* **Поставленное задание 1**
Извлеките из приведенного ниже обсуждения о несовпадении темпераментов дословно всё от «## Asteriks» и дальше вниз до «по этой причине.» включительно.

* **Выбранный текст**
━━━━━━━━━━━━━━━━
# Общий раздел > Чувства > Секс и страсть >  Не сошлись темпераментами.

## Irina

*Не сошлись темпераментами? Что делать?*

_Львиная доля разводов и расставаний случается из-за сексуальной несовместимости. Но полная физическая несовместимость - явление не такое уж частое. Куда чаще виновато неправильное поведение партнеров по отношению друг к другу и нежелание "договариваться". Люди нередко предпочитают расстаться, вместо того чтобы откровенно поговорить друг с другом. Как же верно выстраивать взаимоотношения в постели?_

----------


## Asteriks

Мне кажется, что несходство темпераментов это ужаснейший ужас. Представить воду и огонь... Можно долго и постоянно объяснять, вести разговоры на тeму как и что... Но это может надоесть в конечном счёте. Поэтому лучше присмотреться друг к другу в гражданском браке. Кстати, можно и не разглядеть это несходство за один-два, десять раз))) Моя знакомая развелась с мужем по этой причине.
━━━━━━━━━━━━━━━━
* **Поставленное задание 2**
Сведите строки коллекции, идущие ниже, в нумерованный список, пропустив пустые. Картинки в ответ не включайте.

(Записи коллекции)
━━━━━━━━━━━━━━━━
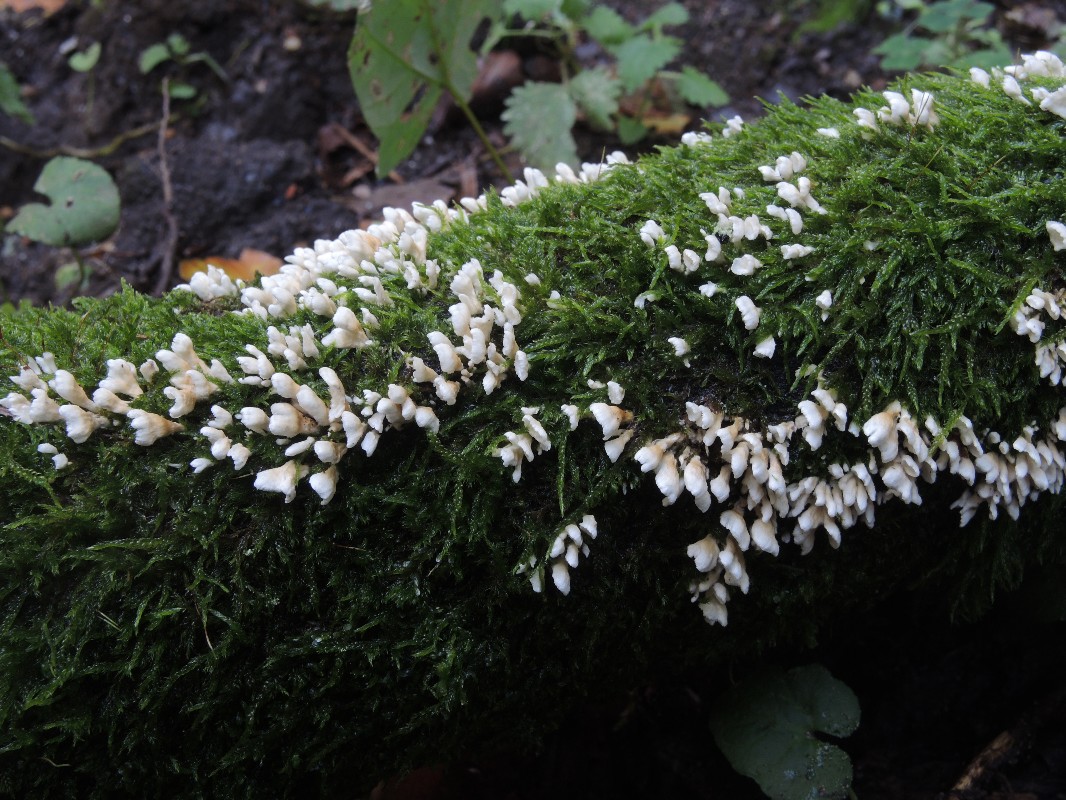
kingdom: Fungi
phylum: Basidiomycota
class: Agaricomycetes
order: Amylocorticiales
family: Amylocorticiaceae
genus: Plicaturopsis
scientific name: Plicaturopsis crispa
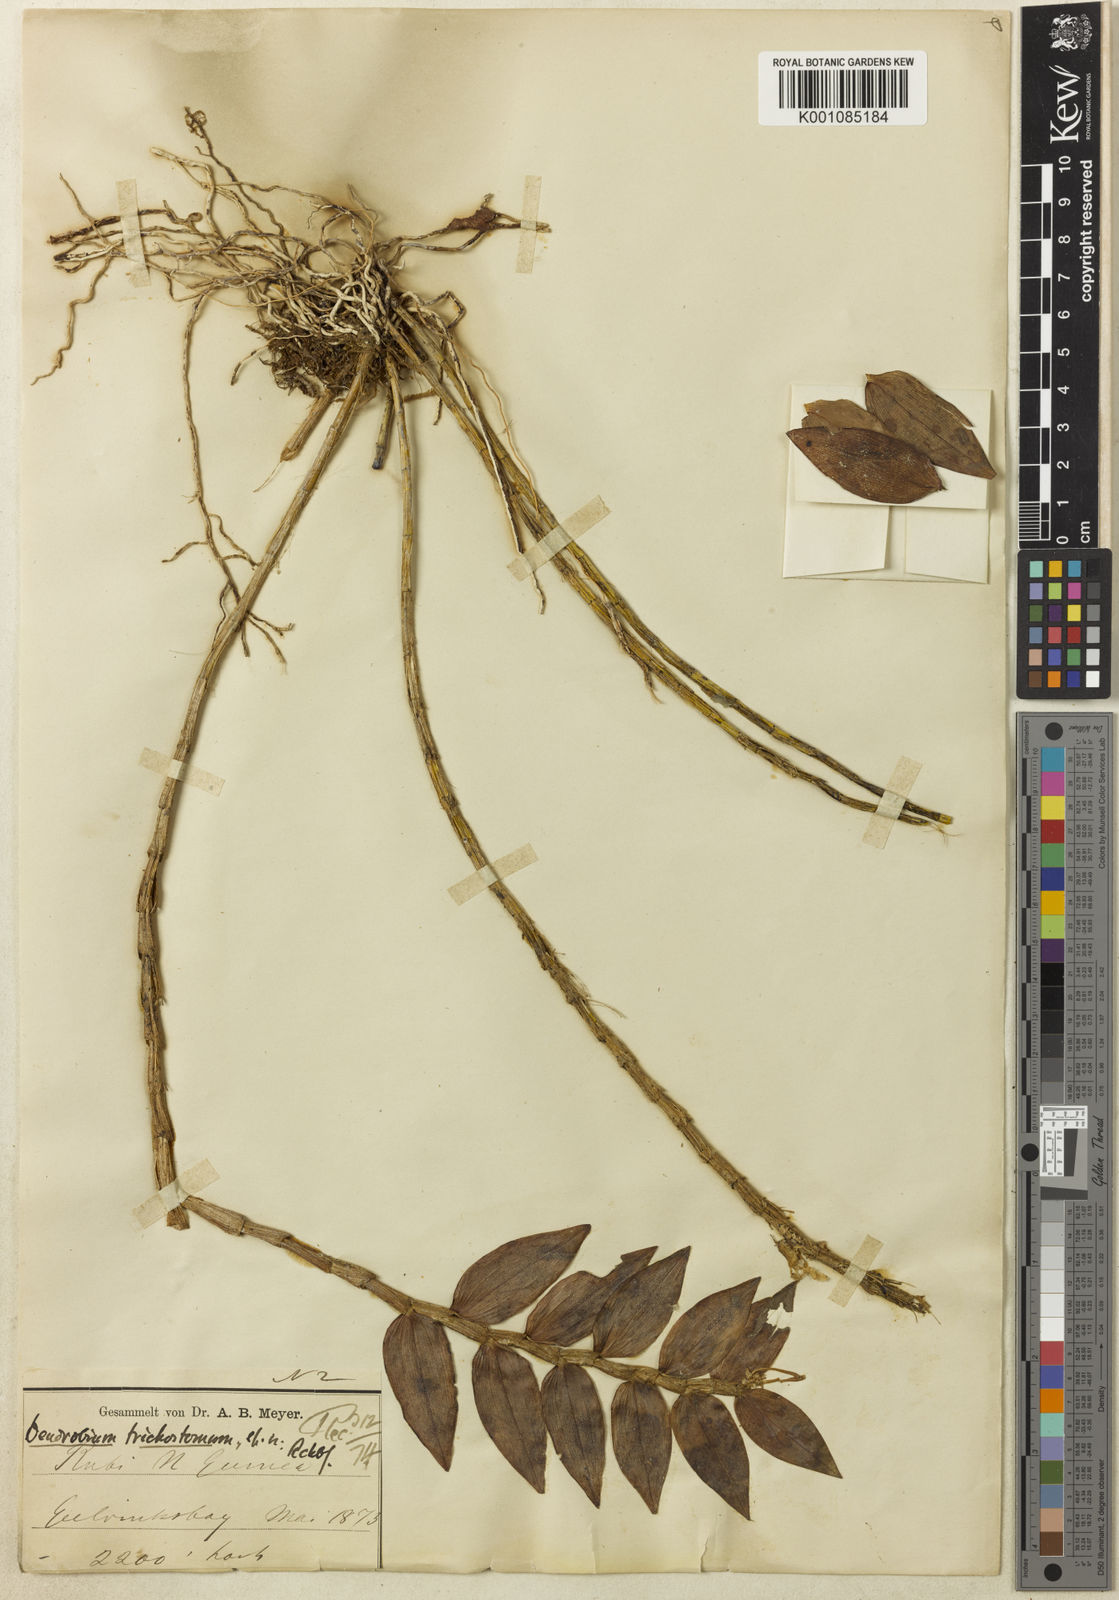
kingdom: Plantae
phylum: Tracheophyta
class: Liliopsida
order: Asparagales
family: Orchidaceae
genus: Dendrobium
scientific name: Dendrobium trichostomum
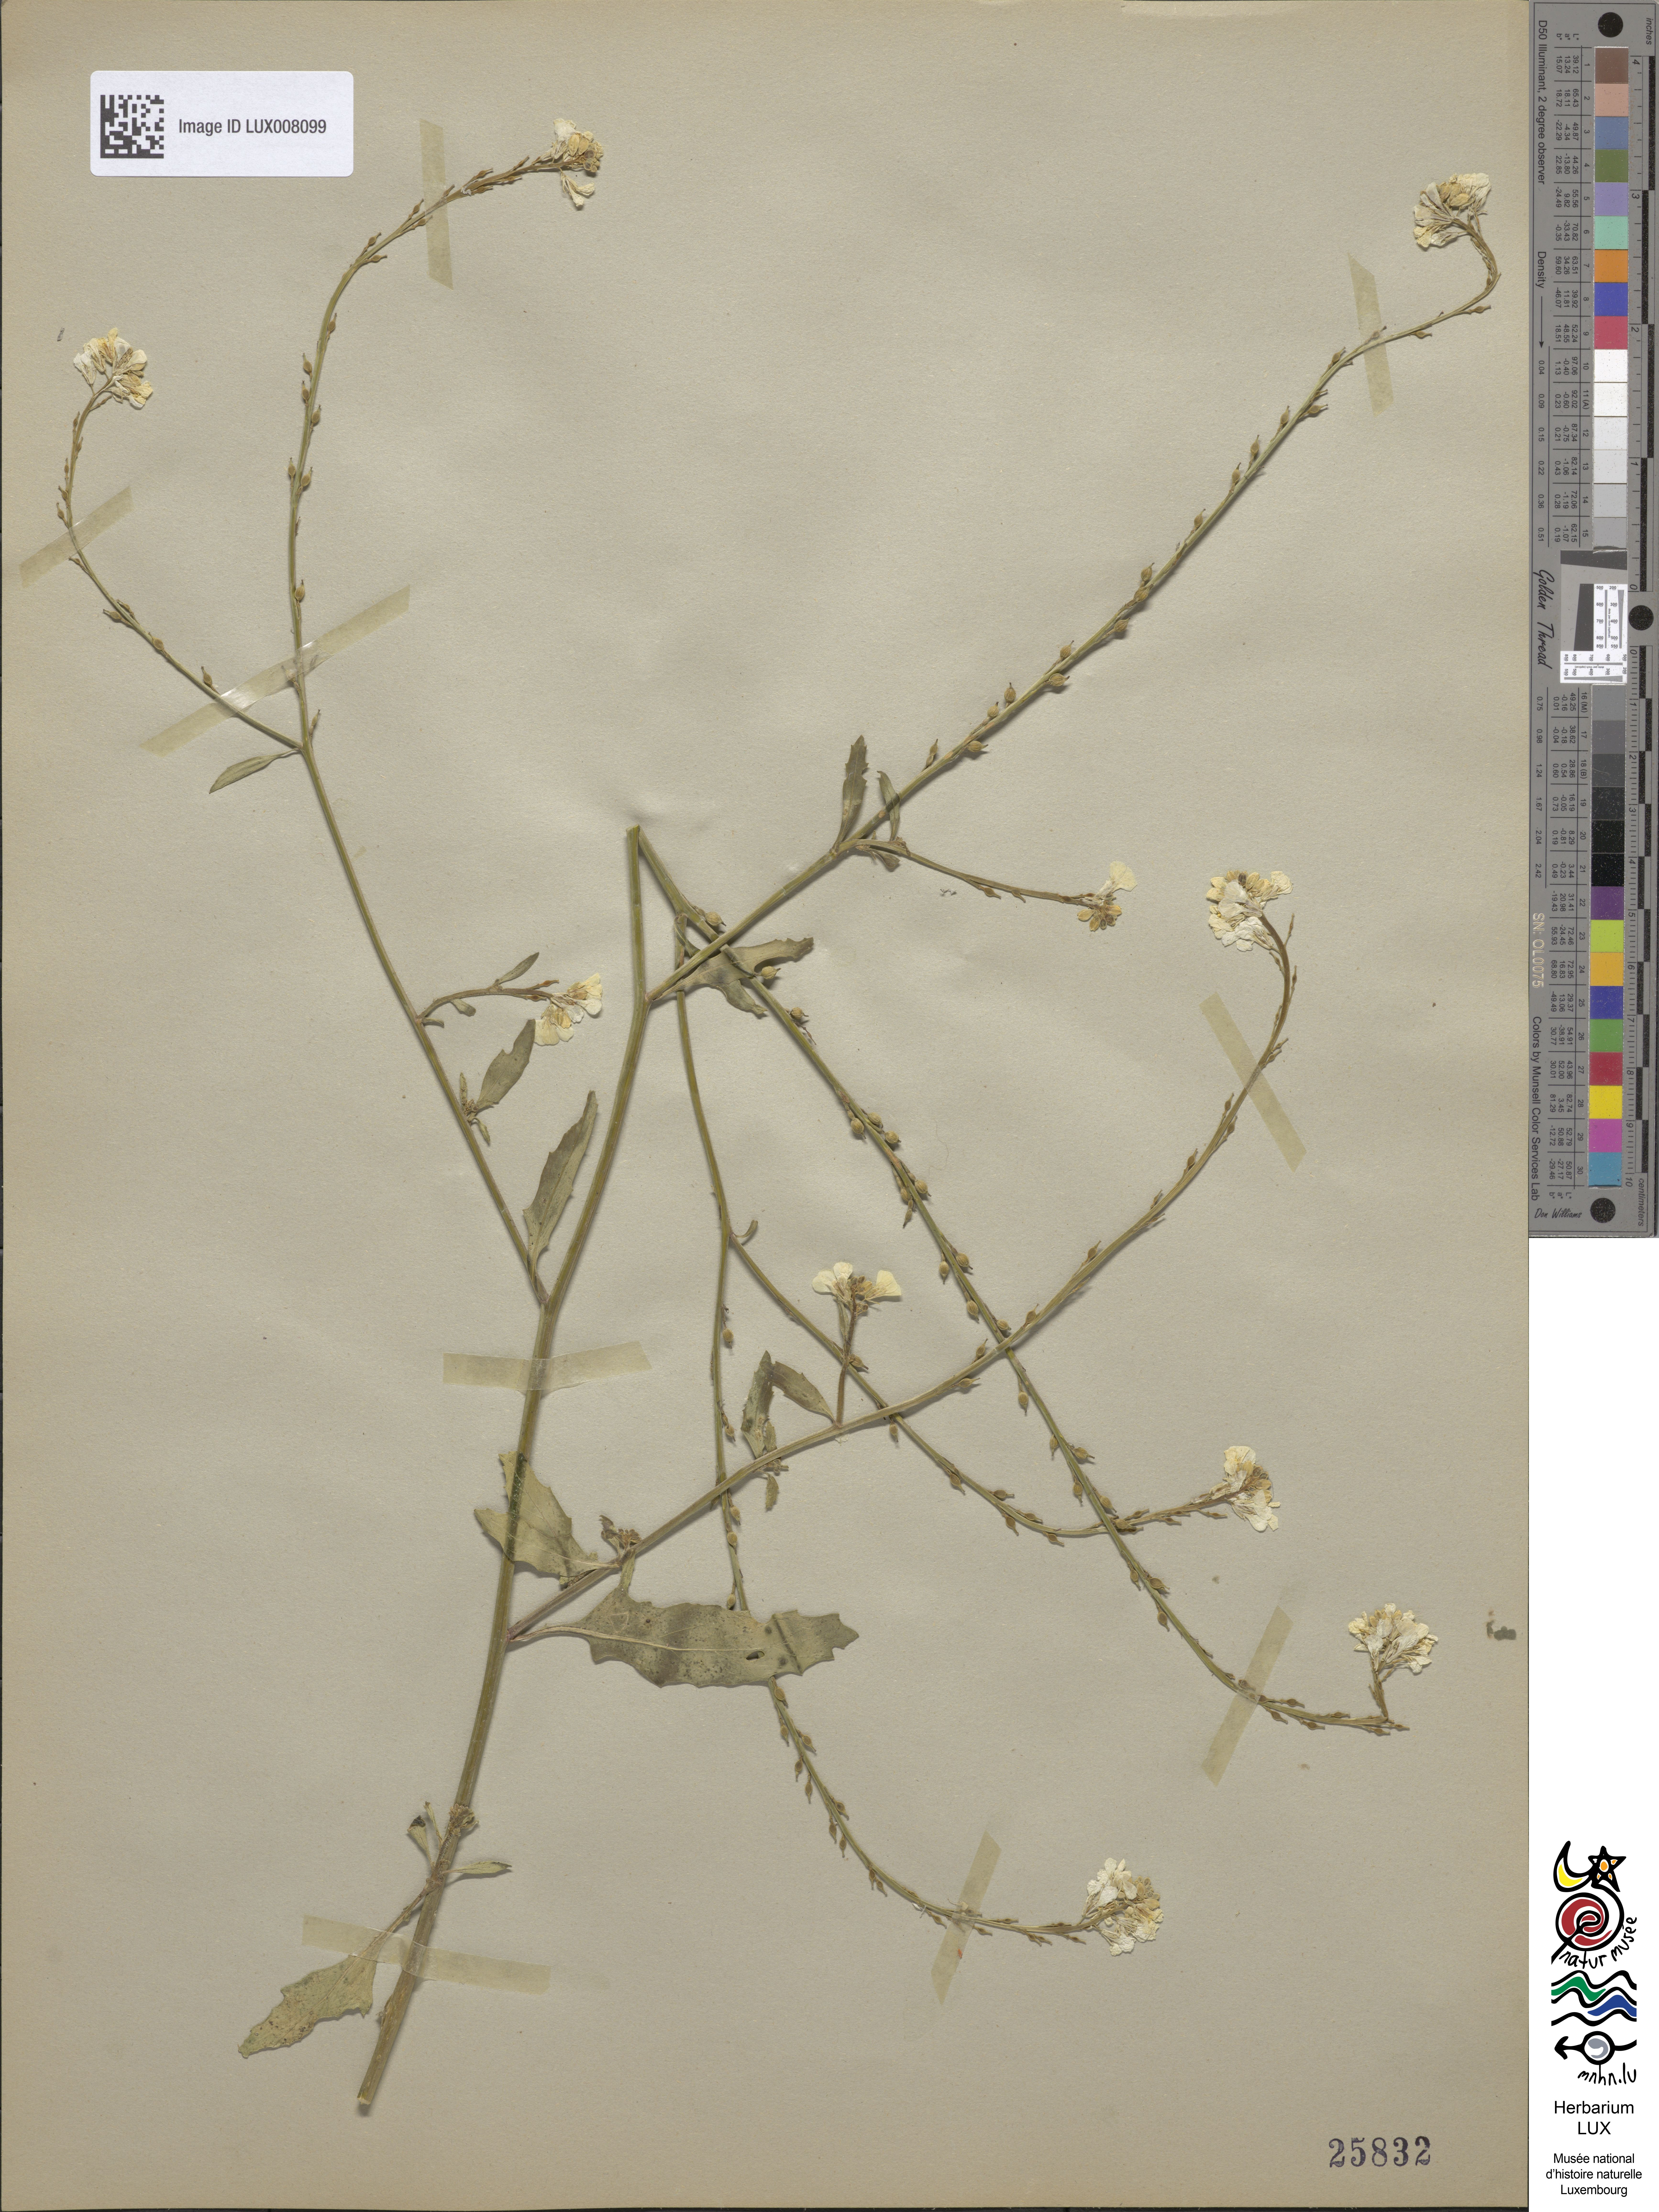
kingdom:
━━━━━━━━━━━━━━━━
* **Верный ответ 1**
## Asteriks

Мне кажется, что несходство темпераментов это ужаснейший ужас. Представить воду и огонь... Можно долго и постоянно объяснять, вести разговоры на тeму как и что... Но это может надоесть в конечном счёте. Поэтому лучше присмотреться друг к другу в гражданском браке. Кстати, можно и не разглядеть это несходство за один-два, десять раз))) Моя знакомая развелась с мужем по этой причине.

* **Верный ответ 2**
1. kingdom: Fungi
2. phylum: Basidiomycota
3. class: Agaricomycetes
4. order: Amylocorticiales
5. family: Amylocorticiaceae
6. genus: Plicaturopsis
7. scientific name: Plicaturopsis crispa
8. kingdom: Plantae
9. phylum: Tracheophyta
10. class: Liliopsida
11. order: Asparagales
12. family: Orchidaceae
13. genus: Dendrobium
14. scientific name: Dendrobium trichostomum
15. kingdom:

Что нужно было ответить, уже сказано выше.